* _Work task_
Reproduce every line of text from the material below verbatim, leaving out the pictures.

* _Input for this task_
Content starts
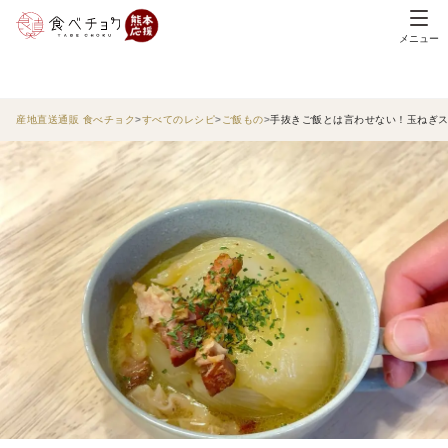
メニュー
産地直送通販 食べチョク
すべてのレシピ
ご飯もの
手抜きご飯とは言わせない！玉ねぎ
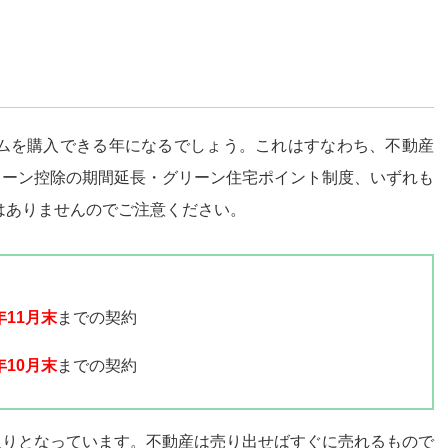
ームを購入できる年になるでしょう。これはすなわち、不動産
ローン控除の期間延長・グリーン住宅ポイント制度、いずれも
ではありませんのでご注意ください。
1年11月末
までの契約
1年10月末
までの契約
通りとなっています。不動産は売り出せばすぐに売れるもので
Content ends
* _Written solution_
メニュー
産地直送通販 食べチョク
すべてのレシピ
ご飯もの
手抜きご飯とは言わせない！玉ねぎ
ームを購入できる年になるでしょう。これはすなわち、不動産
ローン控除の期間延長・グリーン住宅ポイント制度、いずれも
ではありませんのでご注意ください。
1年11月末
までの契約
1年10月末
までの契約
通りとなっています。不動産は売り出せばすぐに売れるもので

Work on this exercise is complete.